Summer reading is a time of opportunity, a time of freedom. Readers are free to choose books according to individual interests and to thoroughly enjoy the act of reading. Like any acquired skill, reading improves with practice. Practice enhances vocabulary development and comprehension, which both factor into test-taking skills and classroom success. It makes sense that children who read during the summer retain last year’s cognitive skills for their return to the classroom in September.
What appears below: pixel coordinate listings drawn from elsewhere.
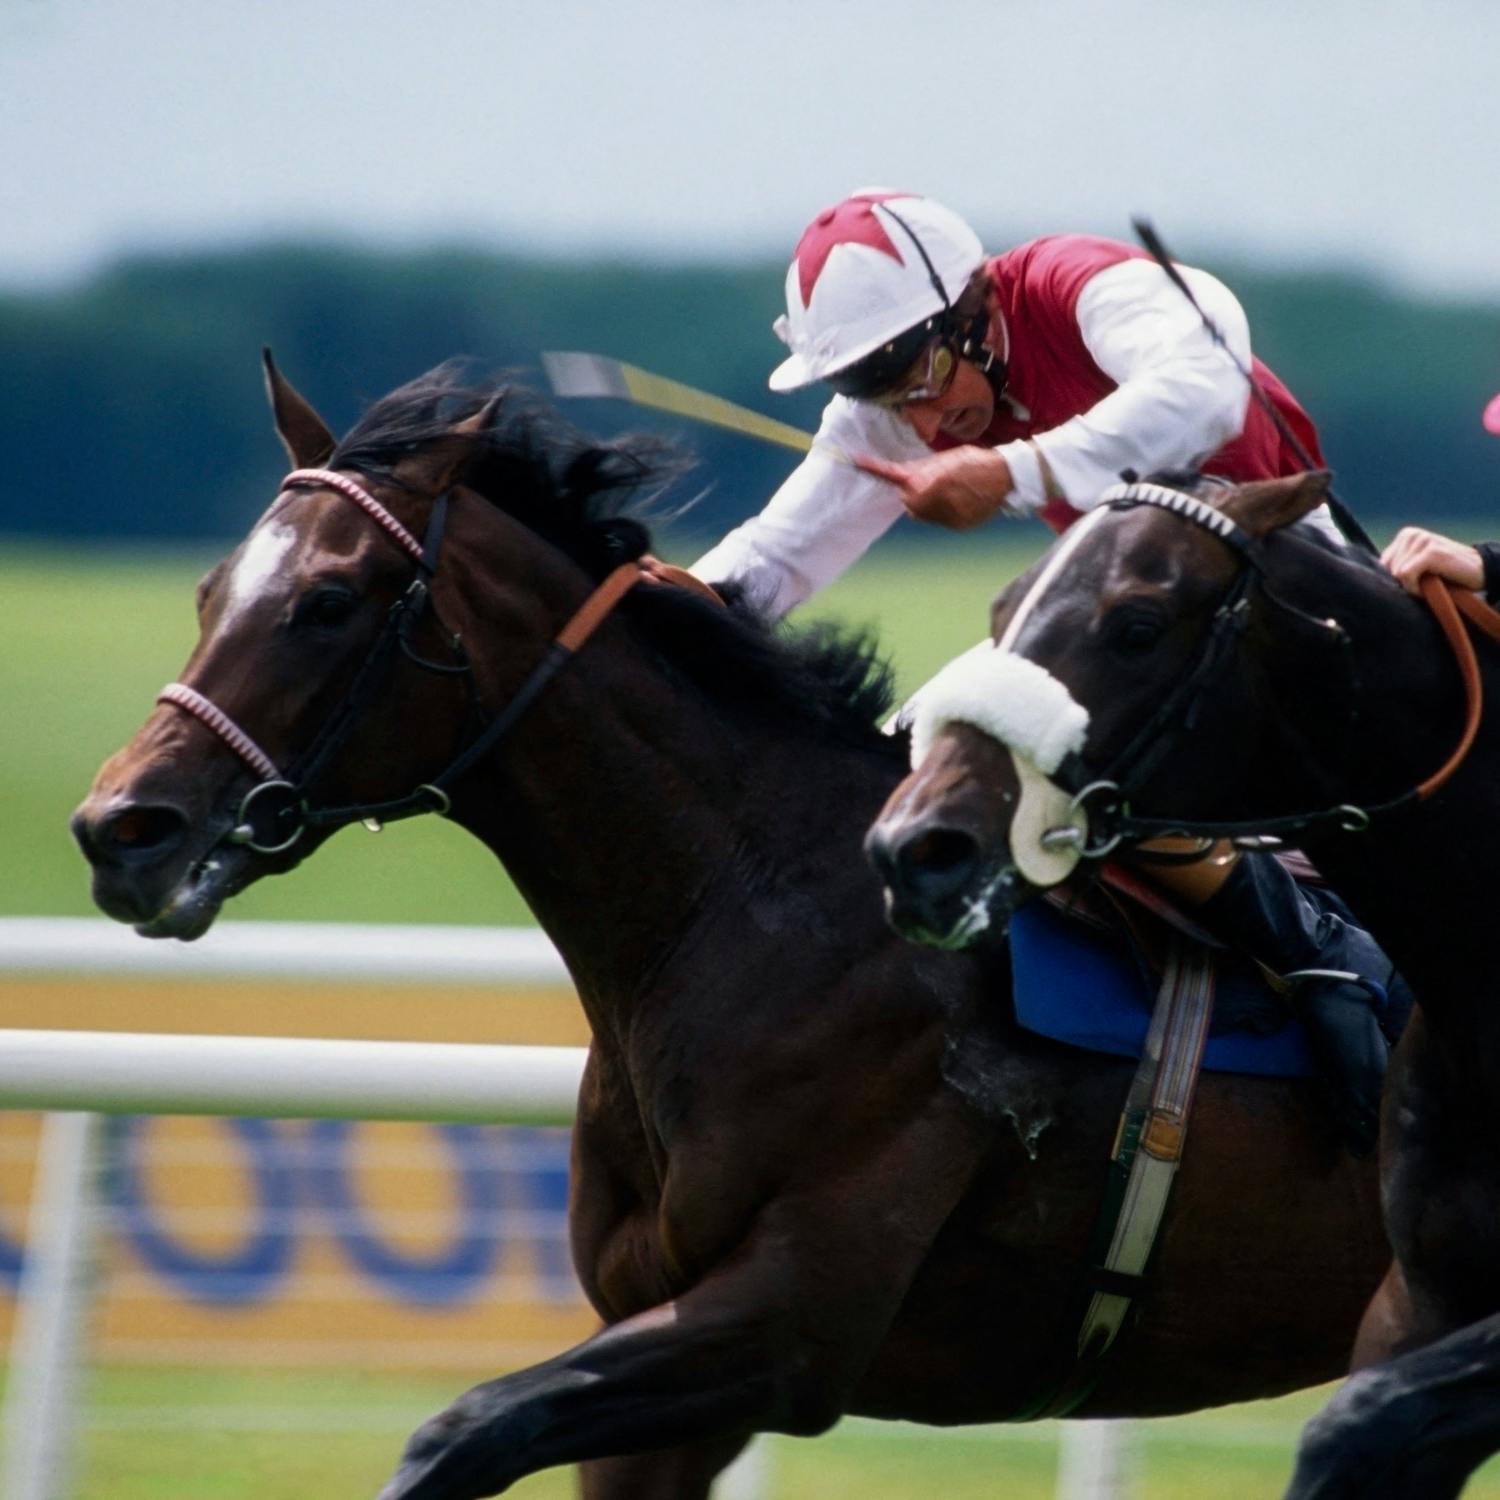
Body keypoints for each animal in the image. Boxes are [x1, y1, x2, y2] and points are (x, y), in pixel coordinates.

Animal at [73, 371, 1392, 1500]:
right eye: (210, 591)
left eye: (327, 602)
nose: (120, 828)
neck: (760, 911)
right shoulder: (659, 1354)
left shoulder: (783, 1325)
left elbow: (458, 1431)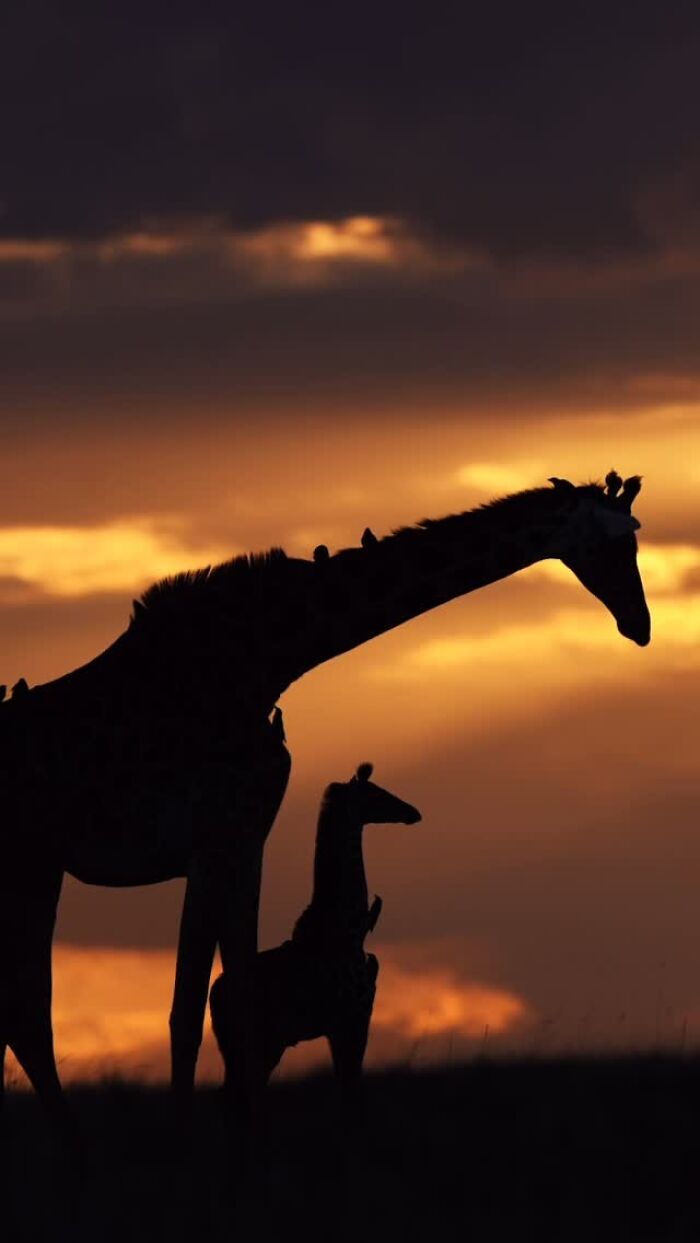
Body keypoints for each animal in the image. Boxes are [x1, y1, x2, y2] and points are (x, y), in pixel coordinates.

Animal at [209, 759, 421, 1117]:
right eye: (378, 793)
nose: (413, 812)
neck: (350, 928)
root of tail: (215, 995)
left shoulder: (342, 1024)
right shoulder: (353, 1017)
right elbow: (352, 1095)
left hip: (254, 1046)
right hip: (258, 1043)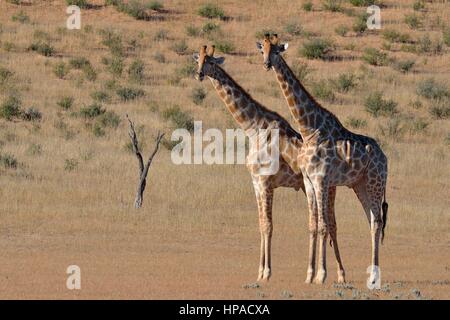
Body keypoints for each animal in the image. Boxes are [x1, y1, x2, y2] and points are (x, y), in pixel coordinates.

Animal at [258, 35, 388, 284]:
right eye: (263, 49)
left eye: (277, 50)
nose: (267, 64)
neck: (309, 128)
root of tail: (385, 157)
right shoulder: (309, 181)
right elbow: (313, 224)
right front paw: (309, 275)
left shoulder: (321, 180)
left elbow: (323, 226)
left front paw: (321, 275)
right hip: (360, 185)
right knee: (371, 221)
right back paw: (371, 274)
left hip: (375, 182)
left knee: (377, 222)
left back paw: (375, 276)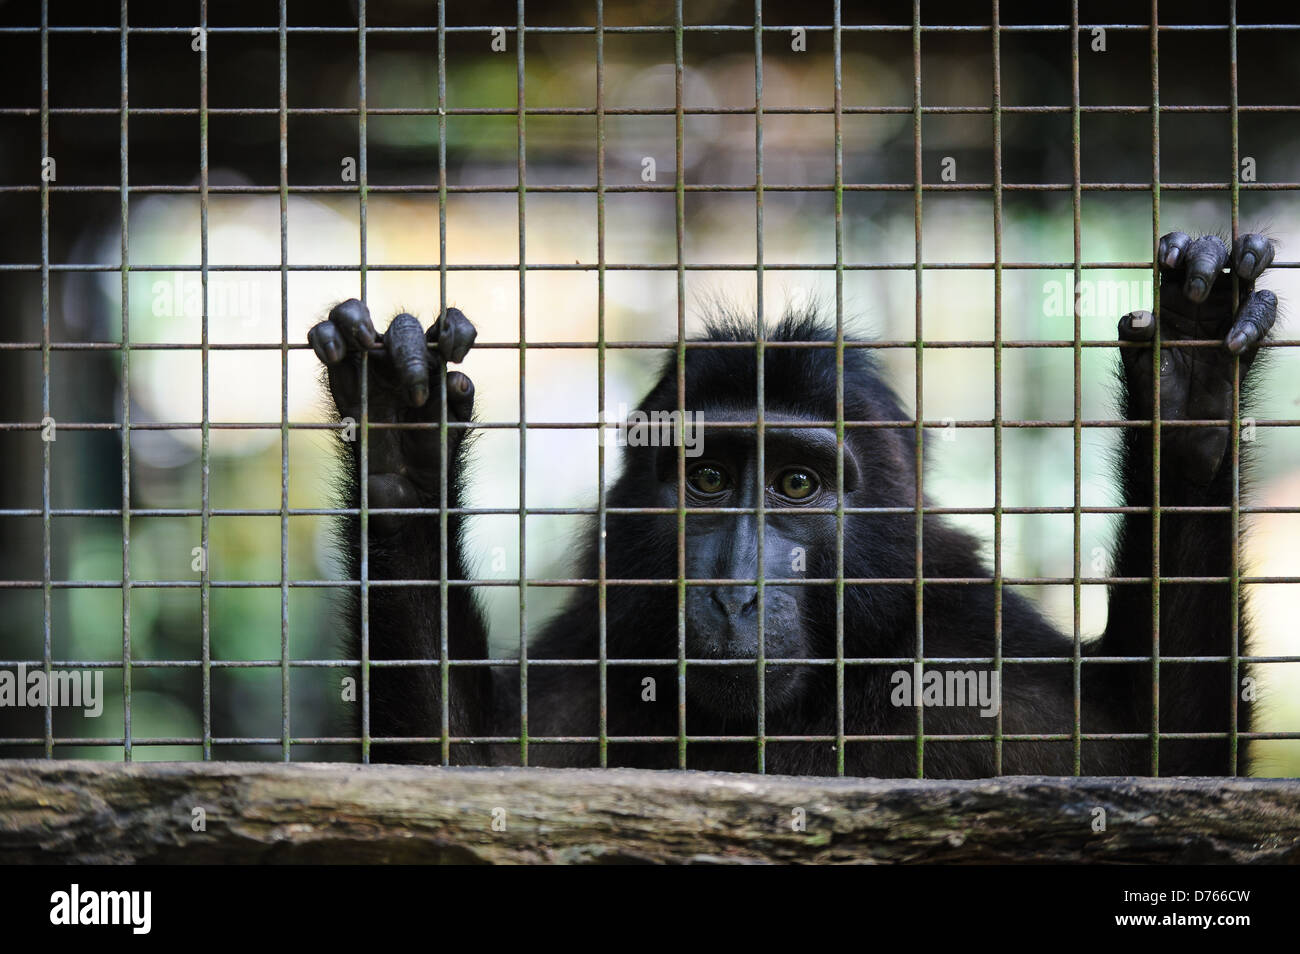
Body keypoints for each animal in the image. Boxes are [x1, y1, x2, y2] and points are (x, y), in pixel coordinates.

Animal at [309, 230, 1277, 777]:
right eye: (706, 479)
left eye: (797, 484)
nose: (736, 593)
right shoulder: (588, 673)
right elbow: (453, 771)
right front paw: (399, 443)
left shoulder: (975, 661)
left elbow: (1161, 764)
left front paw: (1189, 387)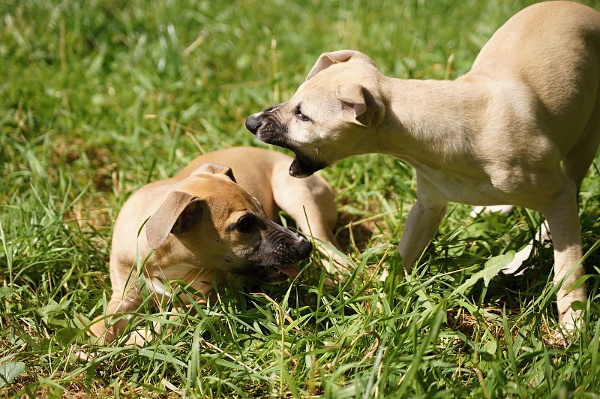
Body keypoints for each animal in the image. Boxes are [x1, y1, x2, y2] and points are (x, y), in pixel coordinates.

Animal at [91, 147, 340, 344]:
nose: (303, 249)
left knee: (326, 243)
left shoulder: (203, 300)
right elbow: (100, 325)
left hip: (295, 194)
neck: (164, 263)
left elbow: (169, 320)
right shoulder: (124, 296)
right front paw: (90, 349)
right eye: (244, 224)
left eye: (261, 209)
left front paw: (134, 339)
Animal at [246, 2, 600, 334]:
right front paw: (376, 310)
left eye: (302, 115)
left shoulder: (558, 194)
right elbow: (402, 257)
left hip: (585, 140)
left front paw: (573, 325)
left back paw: (526, 254)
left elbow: (569, 267)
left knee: (569, 195)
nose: (251, 122)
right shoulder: (428, 205)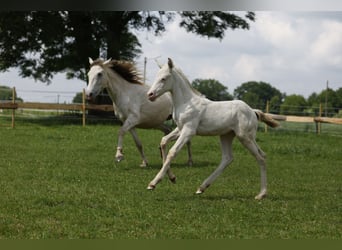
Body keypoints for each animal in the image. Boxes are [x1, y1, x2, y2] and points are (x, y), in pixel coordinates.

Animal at [146, 58, 280, 199]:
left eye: (164, 78)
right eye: (157, 76)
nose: (150, 95)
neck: (186, 103)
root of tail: (253, 111)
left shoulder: (189, 130)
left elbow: (173, 152)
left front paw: (153, 183)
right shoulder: (180, 129)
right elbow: (163, 142)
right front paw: (172, 178)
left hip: (245, 137)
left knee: (260, 158)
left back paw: (261, 194)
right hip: (227, 136)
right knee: (229, 158)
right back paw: (202, 187)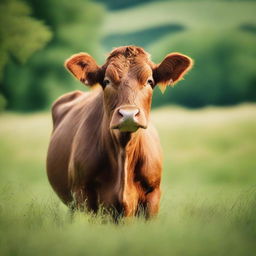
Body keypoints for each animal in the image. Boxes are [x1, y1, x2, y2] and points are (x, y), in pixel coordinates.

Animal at [46, 45, 192, 218]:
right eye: (106, 81)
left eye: (149, 81)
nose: (129, 114)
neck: (124, 151)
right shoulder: (83, 194)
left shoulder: (153, 196)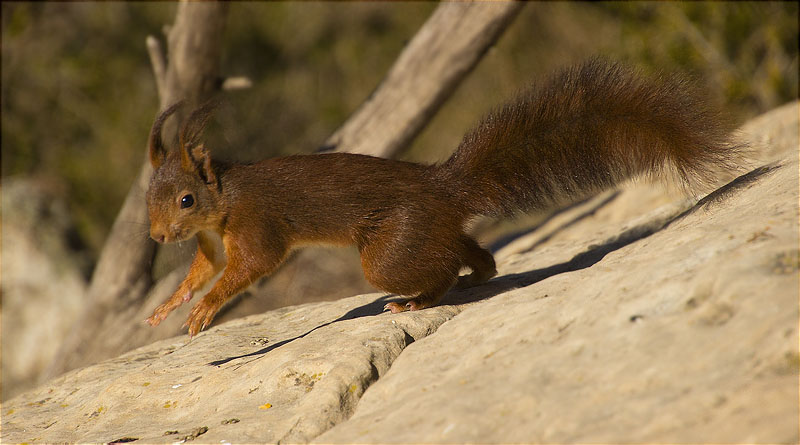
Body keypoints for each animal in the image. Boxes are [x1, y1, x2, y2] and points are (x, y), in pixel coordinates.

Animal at [142, 59, 736, 336]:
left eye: (187, 199)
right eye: (150, 198)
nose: (158, 236)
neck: (225, 199)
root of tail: (444, 185)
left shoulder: (257, 225)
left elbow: (250, 268)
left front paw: (204, 311)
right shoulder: (212, 242)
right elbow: (203, 269)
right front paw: (169, 305)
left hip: (392, 248)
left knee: (440, 266)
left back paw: (415, 301)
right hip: (429, 230)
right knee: (473, 252)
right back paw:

Written by Michigan author, Kelly DiPucchio, and illustrated by Christian Robinson, Gaston will delight children in Grades K-1, along with their siblings and parents. A young bulldog named Gaston makes every effort to learn his manners, just like his poodle sisters who are “no bigger than teacups,” but he continues to grow, making it difficult to “sip…Never slobber!” and “yip….Never Yap!” A springtime excursion to the park, leads to a chance meeting between the poodles and a family of bulldogs who have an unusual poodle sibling named Antoinette. A look between the mothers makes it clear that two of the dogs were sent home with the wrong families, so they switch pups again. Depending on the age of the reader, this tale of belonging will lead to layers of discussion about family structure. Robinson’s art looks deceptively simple, featuring the pups as negative white space against bright backgrounds. Dots for eyes and nose with a simple mouth line perfectly convey each dog’s personality and joy as Gaston and Antoinette decide to return to the families who raised them. 

I Love You Just Enough by Robbyn Smith van Frankenhuyzen is Story 5 in the Hazel Ridge Farm Stories which feature some of the animals rescued and rehabilitated on the family’s wildlife refuge in central Michigan. The author narrates her daughter Heather’s story from the summer she rescued an abandoned wood duck. Heather takes the rehabilitation process seriously, providing natural pond food for the duck and teaching him how to live independently. Her father warns her that saying goodbye to her summer companion will be hard, but a duck’s home should be with other ducks. It’s a challenge for Heather to love the animal “just enough” to let him leave at the end of summer, but she knows what must be done. This story has enough text to equal a beginning chapter book for Grades 2 and 3, but is even better in picture book format with realistic illustrations painted on canvas by Gijsbert van Frankenhuyzen. Look for the other four books in the series to make it a full day of reading.

Fourth and fifth grade students won’t stop reading The Madman of Piney Woods until they solve of the mystery behind this local legend set just across the border in Ontario, Canada. Michigan’s own Christopher Paul Curtis lays out a dual storyline with Benji and Red, two boys from very different backgrounds. Benji, a descendant of African-American slaves, loves the outdoors and spends his time playing pranks on his twin siblings, while polishing his writing skills for the local newspaper. Red, nicknamed for his hair color, is second generation Irish and lives in constant fear of his unpredictable Grandmother O’Toole, a survivor of the disease-ridden coffin ships arriving from Ireland in the 1840’s. Benji and Red narrate their own stories and come together for a dramatic rescue involving the Madman. The author sprinkles the pages with humor, adds plenty of adventure, and wraps it up with regional history. Although this is a sequel to ELIJAH OF BUXTON, the thirty year time span and large array of characters allows each story to stand on its own.

The Night Gardener by Jonathan Auxier can be described as quirky and creepy. 14 year-old Molly and her 10 year-old brother, Kip, are orphaned Irish siblings traveling to a household position at the Windsor estate, an isolated English manor with a huge tree growing into it. Molly is quite the storyteller, soothing her brother with tales of the day their parents will return - a story that will never come true, and lying her way out of any trouble that comes her way. She uses her storytelling skills to endear herself to the mysterious Windsor family and begins to care about their welfare. Why is everyone so lethargic and pessimistic?  Could it have something to do with the shadowy Night Gardener who enters her dreams? She and Kip must find answers in order to save themselves and the family they’ve become part of. Auxier creates a quiet suspense that results in a spine-tingling ghost story for Grades 6-8.